> Istruzioni dei compiti
1. Secondo la sentenza, in quale giorno si è svolta l'udienza pubblica?
2. Ricopia fedelmente dalla sentenza il passo che inizia con "Relatore nell'udienza pubblica" e prosegue fino a "diritto quanto segue." compreso.

Pubblicato il 12/07/2017

N. 03427/2017REG.PROV.COLL.

N. 09793/2016 REG.RIC.

REPUBBLICA ITALIANA

IN NOME DEL POPOLO ITALIANO

Il Consiglio di Stato

in sede giurisdizionale (Sezione Terza)

ha pronunciato la presente

SENTENZA

sul ricorso numero di registro generale 9.793 del 2016, proposto da
AGEA - Agenzia per le Erogazioni in Agricoltura, in persona del legale rappresentante pro tempore , rappresentata e difesa per legge dall'Avvocatura Generale dello Stato, presso i cui uffici è domiciliata in Roma, via dei Portoghesi, 12;

contro

Minardi Giorgio e Molinari Michela, in proprio e quali legali rappresentanti della Società Agricola Minardi S.S., rappresentati e difesi dall'avvocato C B, domiciliati ai sensi dell’art. 25 c.p.a. presso la Segreteria della III Sezione del Consiglio di Stato in Roma, piazza Capo di Ferro, 13;

per la riforma

della sentenza del Tribunale Amministrativo Regionale per la Emilia Romagna - Sezione Staccata di Parma, Sezione Prima, n. 181/2016, resa tra le parti, concernente comunicazione AGEA - regime quote latte;


Visti il ricorso in appello e i relativi allegati;

Visto l'atto di costituzione in giudizio di Minardi Giorgio e di Molinari Michela, in proprio e quali legali rappresentanti della Società Agricola Minardi S.S.;

Viste le memorie difensive;

Visti tutti gli atti della causa;

Relatore nell'udienza pubblica del giorno 22 giugno 2017 il Consigliere O L e uditi, per l’appellante, l'Avvocato dello Stato Maria Vittoria Lumetti e, per gli appellati, l’Avvocato C B;

Ritenuto e considerato in fatto e diritto quanto segue.


FATTO e DIRITTO

Con ricorso proposto dinanzi al Tribunale amministrativo regionale per la Emilia Romagna – sezione staccata di Parma, gli odierni appellati hanno impugnato, chiedendone l’annullamento, previa istanza di sospensione, la comunicazione AGEA CPR65-04156071-P, contenente l’esito dei calcoli di fine periodo della campagna lattiera 2014/2015 e la contestuale comunicazione del prelievo supplementare imputato per le eccedenze produttive realizzate.

> Estratto dei dati
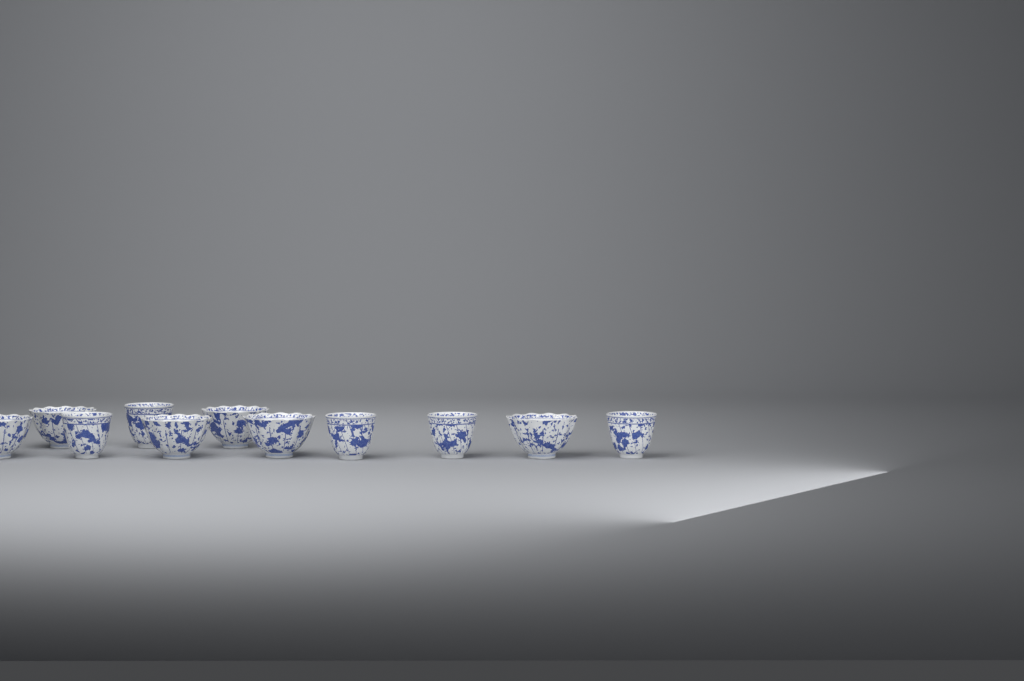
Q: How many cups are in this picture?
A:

> Risposte ai compiti
1. Il 22 giugno 2017.

2.
Relatore nell'udienza pubblica del giorno 22 giugno 2017 il Consigliere O L e uditi, per l’appellante, l'Avvocato dello Stato Maria Vittoria Lumetti e, per gli appellati, l’Avvocato C B;

Ritenuto e considerato in fatto e diritto quanto segue.